- What needs to be done:
What lines below mention the word "blogs"? Copy each one.

[Transcribed page contents]
========

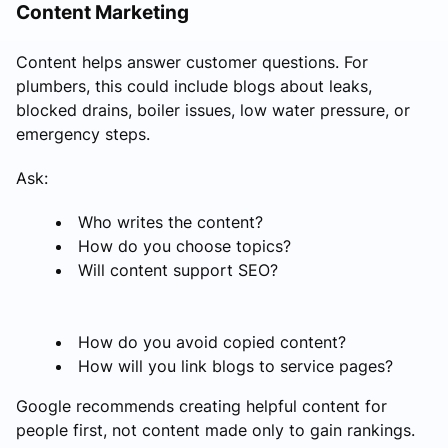
Content Marketing
Content helps answer customer questions. For
plumbers, this could include blogs about leaks,
blocked drains, boiler issues, low water pressure, or
emergency steps.
Ask:
Who writes the content?
How do you choose topics?
Will content support SEO?
How do you avoid copied content?
How will you link blogs to service pages?
Google recommends creating helpful content for
people first, not content made only to gain rankings.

========

- Result of this exercise:
plumbers, this could include blogs about leaks,
How will you link blogs to service pages?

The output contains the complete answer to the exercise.